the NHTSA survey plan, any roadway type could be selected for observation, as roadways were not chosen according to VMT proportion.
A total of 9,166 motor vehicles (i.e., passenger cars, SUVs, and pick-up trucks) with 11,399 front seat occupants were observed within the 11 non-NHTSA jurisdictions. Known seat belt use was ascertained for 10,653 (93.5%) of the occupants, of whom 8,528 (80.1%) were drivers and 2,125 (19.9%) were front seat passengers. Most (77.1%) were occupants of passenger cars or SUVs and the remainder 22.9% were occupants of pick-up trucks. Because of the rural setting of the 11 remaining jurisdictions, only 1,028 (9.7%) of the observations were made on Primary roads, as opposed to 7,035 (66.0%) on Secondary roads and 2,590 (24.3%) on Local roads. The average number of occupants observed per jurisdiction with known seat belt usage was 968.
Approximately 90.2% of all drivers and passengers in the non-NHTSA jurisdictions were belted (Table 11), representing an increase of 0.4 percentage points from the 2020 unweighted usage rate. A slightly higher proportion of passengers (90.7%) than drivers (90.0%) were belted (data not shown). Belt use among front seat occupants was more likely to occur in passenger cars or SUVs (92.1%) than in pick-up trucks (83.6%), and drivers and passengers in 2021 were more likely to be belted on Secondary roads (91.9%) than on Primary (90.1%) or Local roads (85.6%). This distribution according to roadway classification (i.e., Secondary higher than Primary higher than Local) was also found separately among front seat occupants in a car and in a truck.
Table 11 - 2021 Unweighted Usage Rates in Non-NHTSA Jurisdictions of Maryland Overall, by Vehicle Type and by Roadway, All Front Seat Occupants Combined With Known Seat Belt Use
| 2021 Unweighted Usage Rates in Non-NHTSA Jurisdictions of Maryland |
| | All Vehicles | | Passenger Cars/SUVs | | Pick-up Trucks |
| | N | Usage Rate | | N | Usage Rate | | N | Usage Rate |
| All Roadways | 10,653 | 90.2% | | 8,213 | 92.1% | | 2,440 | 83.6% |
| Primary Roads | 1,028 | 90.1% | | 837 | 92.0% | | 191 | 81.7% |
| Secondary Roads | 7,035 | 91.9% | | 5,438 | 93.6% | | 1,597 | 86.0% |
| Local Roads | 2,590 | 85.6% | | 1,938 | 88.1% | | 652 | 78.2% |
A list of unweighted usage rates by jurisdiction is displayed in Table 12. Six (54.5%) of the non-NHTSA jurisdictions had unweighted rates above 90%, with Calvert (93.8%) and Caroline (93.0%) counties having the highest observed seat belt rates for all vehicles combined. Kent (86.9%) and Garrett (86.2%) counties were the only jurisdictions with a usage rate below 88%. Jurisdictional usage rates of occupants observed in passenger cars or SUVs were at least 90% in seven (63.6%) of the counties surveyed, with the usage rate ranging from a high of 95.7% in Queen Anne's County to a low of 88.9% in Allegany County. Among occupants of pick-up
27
════════════════
- _WHAT TO WORK ON_
You are asked to count the lines of the records above in which the word "Maryland" occurs, and to give only that number.

- _RESPONSE BOX_
2